The fed-batch strategy is typically used in bio-industrial processes to reach a high cell density in the bioreactor. Mostly the feed solution is highly concentrated to avoid dilution of the bioreactor. Production of heterologous proteins by fed-batch cultures of recombinant microorganisms have been extensively studied.

The controlled addition of the nutrient directly affects the growth rate of the culture and helps to avoid overflow metabolism (formation of side metabolites, such as acetate for Escherichia coli, lactic acid in mammalian cell cultures, ethanol in Saccharomyces cerevisiae), oxygen limitation (anaerobiosis).

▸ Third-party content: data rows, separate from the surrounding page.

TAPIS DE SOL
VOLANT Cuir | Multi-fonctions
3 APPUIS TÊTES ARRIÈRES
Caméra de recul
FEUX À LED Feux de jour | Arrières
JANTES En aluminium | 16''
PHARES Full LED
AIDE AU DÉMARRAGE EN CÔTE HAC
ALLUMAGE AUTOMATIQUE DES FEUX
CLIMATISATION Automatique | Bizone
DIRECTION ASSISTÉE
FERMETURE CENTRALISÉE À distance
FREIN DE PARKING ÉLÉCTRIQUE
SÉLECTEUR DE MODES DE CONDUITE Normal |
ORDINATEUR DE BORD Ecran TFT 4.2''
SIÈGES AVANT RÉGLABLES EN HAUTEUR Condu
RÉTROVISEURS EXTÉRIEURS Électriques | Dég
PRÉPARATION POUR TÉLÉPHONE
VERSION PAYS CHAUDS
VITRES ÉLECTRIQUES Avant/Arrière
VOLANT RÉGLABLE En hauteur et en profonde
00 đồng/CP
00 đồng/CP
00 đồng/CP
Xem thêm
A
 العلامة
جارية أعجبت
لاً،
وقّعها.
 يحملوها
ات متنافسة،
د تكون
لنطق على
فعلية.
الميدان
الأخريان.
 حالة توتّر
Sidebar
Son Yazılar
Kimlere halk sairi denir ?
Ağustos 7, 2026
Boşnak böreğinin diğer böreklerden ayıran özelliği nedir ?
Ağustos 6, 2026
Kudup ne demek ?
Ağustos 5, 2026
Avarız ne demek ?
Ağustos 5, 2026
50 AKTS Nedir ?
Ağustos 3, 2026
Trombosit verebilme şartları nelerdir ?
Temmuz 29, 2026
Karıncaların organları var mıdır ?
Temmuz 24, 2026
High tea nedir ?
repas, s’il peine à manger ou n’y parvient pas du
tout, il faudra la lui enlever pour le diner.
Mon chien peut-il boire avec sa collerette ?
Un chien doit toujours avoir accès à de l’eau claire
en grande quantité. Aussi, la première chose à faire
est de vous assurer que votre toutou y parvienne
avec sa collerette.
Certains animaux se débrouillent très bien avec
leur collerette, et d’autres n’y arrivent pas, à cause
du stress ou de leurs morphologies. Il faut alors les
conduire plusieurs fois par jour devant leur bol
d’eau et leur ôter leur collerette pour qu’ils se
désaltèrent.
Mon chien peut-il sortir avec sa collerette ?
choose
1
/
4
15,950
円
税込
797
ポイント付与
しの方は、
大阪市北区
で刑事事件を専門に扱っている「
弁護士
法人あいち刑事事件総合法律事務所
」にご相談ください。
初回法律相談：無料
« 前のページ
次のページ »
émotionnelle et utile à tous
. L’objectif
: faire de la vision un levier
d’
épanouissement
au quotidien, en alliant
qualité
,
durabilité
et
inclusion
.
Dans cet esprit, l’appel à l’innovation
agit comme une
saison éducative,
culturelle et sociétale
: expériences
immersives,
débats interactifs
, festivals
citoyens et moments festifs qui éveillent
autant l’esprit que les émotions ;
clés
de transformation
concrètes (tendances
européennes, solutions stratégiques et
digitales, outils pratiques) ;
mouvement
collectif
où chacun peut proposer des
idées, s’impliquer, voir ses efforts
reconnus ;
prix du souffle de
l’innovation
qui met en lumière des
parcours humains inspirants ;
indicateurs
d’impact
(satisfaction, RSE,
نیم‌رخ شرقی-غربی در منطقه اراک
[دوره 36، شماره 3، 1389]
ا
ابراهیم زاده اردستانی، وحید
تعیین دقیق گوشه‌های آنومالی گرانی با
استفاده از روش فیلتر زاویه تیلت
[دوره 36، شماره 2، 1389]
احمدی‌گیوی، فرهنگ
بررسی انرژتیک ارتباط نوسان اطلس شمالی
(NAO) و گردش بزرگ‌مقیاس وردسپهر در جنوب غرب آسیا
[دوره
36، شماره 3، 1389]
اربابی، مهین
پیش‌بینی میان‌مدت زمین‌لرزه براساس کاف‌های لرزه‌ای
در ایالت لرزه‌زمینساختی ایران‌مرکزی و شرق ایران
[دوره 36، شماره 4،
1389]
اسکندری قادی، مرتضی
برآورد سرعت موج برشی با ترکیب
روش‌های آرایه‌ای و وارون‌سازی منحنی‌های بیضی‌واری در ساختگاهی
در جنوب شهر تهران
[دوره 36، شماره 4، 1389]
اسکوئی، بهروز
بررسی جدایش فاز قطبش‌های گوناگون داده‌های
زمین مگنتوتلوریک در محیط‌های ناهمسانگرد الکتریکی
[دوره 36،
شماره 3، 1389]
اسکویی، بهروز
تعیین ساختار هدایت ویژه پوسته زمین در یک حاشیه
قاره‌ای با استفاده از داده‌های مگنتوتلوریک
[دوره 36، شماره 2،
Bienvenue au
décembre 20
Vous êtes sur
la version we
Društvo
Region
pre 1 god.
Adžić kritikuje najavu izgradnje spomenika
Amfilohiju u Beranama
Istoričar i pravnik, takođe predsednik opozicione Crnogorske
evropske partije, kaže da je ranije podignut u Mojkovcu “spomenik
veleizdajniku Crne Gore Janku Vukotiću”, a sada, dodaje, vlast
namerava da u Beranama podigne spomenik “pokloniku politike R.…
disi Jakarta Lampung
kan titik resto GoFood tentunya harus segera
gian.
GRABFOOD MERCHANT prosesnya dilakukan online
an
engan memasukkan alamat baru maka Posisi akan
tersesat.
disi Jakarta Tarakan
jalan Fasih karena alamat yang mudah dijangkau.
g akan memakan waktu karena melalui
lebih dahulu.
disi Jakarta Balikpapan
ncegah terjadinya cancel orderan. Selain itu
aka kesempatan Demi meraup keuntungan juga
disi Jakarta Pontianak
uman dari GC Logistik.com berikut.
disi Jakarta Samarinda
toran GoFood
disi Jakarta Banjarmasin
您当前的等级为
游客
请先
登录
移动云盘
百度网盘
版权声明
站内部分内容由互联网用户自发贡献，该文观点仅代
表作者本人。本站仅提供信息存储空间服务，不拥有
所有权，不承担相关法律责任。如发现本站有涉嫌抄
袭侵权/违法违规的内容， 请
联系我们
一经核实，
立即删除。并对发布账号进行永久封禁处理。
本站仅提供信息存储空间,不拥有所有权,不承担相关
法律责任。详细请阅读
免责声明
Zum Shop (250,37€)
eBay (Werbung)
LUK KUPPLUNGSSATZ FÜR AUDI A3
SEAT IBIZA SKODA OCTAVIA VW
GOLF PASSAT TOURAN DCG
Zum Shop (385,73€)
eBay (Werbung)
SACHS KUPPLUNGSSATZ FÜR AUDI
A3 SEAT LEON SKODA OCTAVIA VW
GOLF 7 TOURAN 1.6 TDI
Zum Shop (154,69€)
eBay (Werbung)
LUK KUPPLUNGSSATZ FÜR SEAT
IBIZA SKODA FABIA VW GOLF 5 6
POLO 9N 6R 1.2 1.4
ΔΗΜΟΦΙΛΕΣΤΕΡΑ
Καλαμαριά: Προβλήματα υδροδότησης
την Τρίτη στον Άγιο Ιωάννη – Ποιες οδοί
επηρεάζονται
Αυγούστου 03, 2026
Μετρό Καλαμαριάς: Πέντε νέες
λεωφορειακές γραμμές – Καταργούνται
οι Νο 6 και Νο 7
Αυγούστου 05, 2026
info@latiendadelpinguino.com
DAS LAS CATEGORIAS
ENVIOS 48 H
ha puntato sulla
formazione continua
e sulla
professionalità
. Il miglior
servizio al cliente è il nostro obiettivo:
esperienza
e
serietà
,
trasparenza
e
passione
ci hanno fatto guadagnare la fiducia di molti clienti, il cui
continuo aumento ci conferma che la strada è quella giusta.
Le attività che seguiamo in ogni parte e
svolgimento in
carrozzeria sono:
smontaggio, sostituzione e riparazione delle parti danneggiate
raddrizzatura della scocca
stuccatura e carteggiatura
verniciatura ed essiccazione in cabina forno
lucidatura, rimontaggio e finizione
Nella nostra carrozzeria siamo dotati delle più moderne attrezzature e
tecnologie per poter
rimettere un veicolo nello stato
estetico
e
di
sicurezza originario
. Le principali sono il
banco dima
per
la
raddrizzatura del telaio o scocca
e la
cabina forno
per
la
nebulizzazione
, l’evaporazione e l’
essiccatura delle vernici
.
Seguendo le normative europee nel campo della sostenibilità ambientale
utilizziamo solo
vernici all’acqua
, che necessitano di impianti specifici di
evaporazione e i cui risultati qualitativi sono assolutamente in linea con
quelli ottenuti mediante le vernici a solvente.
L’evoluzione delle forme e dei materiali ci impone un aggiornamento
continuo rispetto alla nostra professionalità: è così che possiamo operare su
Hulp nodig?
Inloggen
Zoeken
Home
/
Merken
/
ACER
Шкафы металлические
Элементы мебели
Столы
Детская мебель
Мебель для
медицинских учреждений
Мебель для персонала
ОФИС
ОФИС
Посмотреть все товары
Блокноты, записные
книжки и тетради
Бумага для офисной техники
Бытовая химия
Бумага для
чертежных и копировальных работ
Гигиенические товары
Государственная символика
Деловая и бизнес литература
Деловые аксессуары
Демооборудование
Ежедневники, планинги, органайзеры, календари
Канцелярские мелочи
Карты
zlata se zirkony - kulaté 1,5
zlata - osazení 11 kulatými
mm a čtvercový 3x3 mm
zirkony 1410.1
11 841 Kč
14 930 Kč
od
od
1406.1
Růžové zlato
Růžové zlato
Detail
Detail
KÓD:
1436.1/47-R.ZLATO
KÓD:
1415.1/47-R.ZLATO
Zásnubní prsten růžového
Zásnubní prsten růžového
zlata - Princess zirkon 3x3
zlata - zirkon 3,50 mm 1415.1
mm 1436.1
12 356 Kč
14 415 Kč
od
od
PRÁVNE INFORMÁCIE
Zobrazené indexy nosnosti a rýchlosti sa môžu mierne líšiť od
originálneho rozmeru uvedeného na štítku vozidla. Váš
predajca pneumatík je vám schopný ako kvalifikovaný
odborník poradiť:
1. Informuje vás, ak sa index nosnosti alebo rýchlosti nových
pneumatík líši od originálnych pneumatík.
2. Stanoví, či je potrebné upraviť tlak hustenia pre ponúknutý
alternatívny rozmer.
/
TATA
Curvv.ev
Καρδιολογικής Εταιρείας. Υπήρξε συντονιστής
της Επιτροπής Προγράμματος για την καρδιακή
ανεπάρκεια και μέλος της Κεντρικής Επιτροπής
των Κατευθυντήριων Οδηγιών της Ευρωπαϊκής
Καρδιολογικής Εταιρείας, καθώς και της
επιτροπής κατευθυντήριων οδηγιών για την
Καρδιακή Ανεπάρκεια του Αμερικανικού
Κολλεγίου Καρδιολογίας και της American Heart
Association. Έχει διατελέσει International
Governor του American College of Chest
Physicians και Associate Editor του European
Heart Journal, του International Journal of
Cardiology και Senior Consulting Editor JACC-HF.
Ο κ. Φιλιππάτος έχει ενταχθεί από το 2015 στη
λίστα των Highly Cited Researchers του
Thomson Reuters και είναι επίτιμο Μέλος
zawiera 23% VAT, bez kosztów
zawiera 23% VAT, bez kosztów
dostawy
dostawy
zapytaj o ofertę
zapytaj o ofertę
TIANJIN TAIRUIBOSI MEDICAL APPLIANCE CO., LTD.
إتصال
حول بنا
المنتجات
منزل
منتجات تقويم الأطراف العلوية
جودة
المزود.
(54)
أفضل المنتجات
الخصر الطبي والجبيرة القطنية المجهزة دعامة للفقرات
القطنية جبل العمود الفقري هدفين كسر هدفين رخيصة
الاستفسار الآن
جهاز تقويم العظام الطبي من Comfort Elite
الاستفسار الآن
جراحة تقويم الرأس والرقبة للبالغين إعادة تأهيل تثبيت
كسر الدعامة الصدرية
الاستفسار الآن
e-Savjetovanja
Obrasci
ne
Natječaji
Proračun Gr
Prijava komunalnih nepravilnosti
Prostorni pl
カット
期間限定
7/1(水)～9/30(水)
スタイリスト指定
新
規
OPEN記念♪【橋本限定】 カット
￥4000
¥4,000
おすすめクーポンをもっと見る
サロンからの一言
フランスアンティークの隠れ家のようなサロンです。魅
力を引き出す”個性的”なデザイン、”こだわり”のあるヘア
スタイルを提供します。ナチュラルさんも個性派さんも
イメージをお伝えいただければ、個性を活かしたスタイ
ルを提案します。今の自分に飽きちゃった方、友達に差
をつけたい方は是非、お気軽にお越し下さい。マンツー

In the production of baker's yeast from malt wort or molasses it has been recognized since early 1900s that ethanol is produced even in the presence of sufficient dissolved oxygen (DO) if an excess of sugar is present in the culture liquid. Ethanol is a main cause of low cell yield. Aerobic ethanol formation in the presence of glucose concentration is known as glucose effect or Crabtree effect. To reduce this effect, a fed-batch process is generally employed for baker's yeast production. In aerobic cultures of Escherichia coli and Bacillus subtilis, organic acids such as acetic acid, (and in lesser amounts, lactic acid and formic acid), are produced as byproducts when sugar concentration is high, and these acids inhibit cell growth as well as show deteriorating effect on the metabolic activities. The formation of these acids are called bacterial Crabtree effects.

When a microorganism is provided with a rapidly metabolizable carbon-energy source such as glucose, the resulting increase in the intracellular concentration of ATP leads to the repression of enzyme(s) biosynthesis, thus causing a slower metabolization of the energy source. This phenomenon is known as catabolite repression. Many enzymes, especially those involved in catabolic pathways, are subject to this repressive regulation. A powerful method of overcoming the catabolite repression in the enzyme biosynthesis is a fed-batch culture in which glucose concentration in the culture liquid is kept low, where growth is restricted, and the enzyme biosynthesis is derepressed. Slow feeding of glucose in penicillin fermentation by Penicillium chrysogenum is a classical example in the category.